Zwei Spuren, zwei Fahrtrichtungen. Eine links und eine rechts. Und darauf sind zwei Experten in gegensätzlicher Richtung unterwegs. Auf der rechten Spur fährt Micaël Tille, Dozent an der ETH Lausanne. Links, in entgegengesetzter Richtung, ist Verkehrsplaner Thomas Hug unterwegs.
Zuerst ein Blick auf die Spur rechts: Micaël Tille, Dozent für Verkehrsinfrastruktur, hat eine Studie im Auftrag des TCS geschrieben. Der TCS ist für den Ausbau der Autobahnen. Zur Verkehrssicherheit kommt Tille zum Schluss: Wenn man mehr Verkehr aus von den Haupt- und Nebenstrassen auf die Autobahn leite, dann werde dies über alles gesehen zu weniger Unfällen führen.
Die Logik dahinter: Autobahnen sind im Vergleich zu Kantons- und Gemeindestrassen sicherer. Es gibt weniger Unfälle mit Toten und Verletzten auf den Autobahnen. So kamen im Jahr 2023 20 Menschen auf der Autobahn ums Leben. Auf Autostrassen, Haupt- und Nebenstrassen waren es 216 Personen, die ihr Leben verloren.
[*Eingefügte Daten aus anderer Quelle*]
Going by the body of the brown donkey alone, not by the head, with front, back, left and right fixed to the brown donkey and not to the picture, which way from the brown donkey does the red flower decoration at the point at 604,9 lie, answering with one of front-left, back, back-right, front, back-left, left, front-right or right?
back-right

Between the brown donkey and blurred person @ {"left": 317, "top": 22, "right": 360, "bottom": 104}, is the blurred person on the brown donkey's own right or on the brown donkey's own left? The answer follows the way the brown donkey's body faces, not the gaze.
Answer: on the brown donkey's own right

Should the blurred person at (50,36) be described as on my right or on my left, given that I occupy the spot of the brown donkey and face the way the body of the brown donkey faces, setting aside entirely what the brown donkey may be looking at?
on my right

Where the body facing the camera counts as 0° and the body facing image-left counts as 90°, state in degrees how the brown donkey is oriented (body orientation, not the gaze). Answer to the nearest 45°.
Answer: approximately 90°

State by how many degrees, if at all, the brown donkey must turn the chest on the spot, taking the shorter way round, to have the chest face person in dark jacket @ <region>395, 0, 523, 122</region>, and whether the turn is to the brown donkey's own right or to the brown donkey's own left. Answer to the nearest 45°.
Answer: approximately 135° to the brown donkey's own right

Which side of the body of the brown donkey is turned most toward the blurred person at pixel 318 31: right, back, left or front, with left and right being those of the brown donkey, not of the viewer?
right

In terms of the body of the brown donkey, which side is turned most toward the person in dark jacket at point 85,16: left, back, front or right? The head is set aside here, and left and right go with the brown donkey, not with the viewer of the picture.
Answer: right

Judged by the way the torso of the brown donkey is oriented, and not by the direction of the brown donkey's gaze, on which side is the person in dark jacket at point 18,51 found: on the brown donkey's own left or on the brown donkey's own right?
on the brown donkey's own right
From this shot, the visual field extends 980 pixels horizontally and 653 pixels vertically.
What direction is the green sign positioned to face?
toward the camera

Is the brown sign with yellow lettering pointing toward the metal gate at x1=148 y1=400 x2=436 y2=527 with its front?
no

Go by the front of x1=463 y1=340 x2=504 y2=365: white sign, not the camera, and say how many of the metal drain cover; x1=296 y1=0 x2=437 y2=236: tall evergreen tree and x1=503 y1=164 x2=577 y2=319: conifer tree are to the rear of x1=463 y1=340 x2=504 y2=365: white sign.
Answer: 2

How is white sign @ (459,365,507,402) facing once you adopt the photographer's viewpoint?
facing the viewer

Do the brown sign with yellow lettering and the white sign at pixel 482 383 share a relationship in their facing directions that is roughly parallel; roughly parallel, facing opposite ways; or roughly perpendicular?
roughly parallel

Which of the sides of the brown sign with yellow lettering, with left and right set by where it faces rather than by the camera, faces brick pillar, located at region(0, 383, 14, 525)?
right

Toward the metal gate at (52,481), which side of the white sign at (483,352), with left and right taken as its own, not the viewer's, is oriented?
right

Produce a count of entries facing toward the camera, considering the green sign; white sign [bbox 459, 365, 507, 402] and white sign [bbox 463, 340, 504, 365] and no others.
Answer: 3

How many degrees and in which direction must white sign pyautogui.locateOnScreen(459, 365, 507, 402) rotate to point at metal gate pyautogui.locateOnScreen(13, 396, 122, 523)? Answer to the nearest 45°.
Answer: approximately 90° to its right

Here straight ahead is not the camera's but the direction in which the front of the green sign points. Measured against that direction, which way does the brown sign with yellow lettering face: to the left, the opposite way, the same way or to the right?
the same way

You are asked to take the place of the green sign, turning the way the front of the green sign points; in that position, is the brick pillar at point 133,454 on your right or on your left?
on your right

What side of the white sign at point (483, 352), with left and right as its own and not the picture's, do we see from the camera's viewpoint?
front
Gemäss der TCS-Auftragsstudie von Micaël Tille gibt es siebenmal weniger Unfälle pro gefahrenem Kilometer auf der Autobahn als auf den anderen Strassen. Der Grund dafür sei einfach erklärbar: Auf den Autobahnen seien die Fahrtrichtungen getrennt, die Geschwindigkeit einheitlicher, und es gebe keine Fussgänger und Velofahrerinnen. Wenn mal also die Autos aus den Dörfern und den Städten auf die Autobahn bringe, dann steige die Verkehrssicherheit.
Widerspruch kommt von der Gegenfahrbahn links: Thomas Hug ist Verkehrsplaner in Zürich, politisch aktiv in der GLP. Er hat einen Appell von 340 Verkehrsfachleuten organisiert, die den Autobahnausbau kritisieren. Hug sagt, kurzfristig könne der Autobahnausbau einen positiven Effekt haben. Aber langfristig werde es gefährlicher auf den Strassen. «Je mehr Autos unterwegs sind, desto gefährlicher werde es auf den Strassen.»
Mehrverkehr bedeute mehr Unfälle
Denn was vergessen gehe: Der Verkehr auf den Strassen werde in der Zukunft sowieso zunehmen, auf der Autobahn wie in den Städten und Dörfern. Und dort seien die ungeschützten Fussgänger und Velofahrerinnen unterwegs, sagt Hug. «Wir beobachten, dass die Unfälle bei den Menschen auf den Fahrrädern und E-Bikes zunehmen.» Es brauche deshalb zusätzliche Massnahmen für die Verkehrssicherheit in den Städten und Dörfern, wie zum Beispiel Temporeduktionen, fordert Hug.
Auf der Fahrspur rechts widerspricht ETH-Experte Micaël Tille nicht grundsätzlich. Der Mehrverkehr in der Zukunft könne zu mehr Unfällen führen. Aber im Verhältnis zu den zurückgelehnten Kilometern sinke der Anteil Verletzter und Toter. Das bedeutet: Die Verkehrsteilnehmerinnen und Verkehrsteilnehmer werden in Zukunft mehr Kilometer zurücklegen, die Unfälle könnten in absoluten Zahlen zunehmen. Aber relativ zu den gefahrenen Kilometern gehen die Unfälle zurück.
Ziel: weniger Unfälle
Auf der anderen Spur macht der Verkehrsplaner Thomas Hug eine andere Rechnung. Er ist der Meinung, die relative Sicht sei nicht sinnvoll. «Am Ende wollen wir die absolute Zahl der Unfälle runterbringen.»
Zwei Fahrspuren, zwei Experten-Haltungen zur Frage, ob der Autobahnausbau mehr Sicherheit bringe. Oder nicht.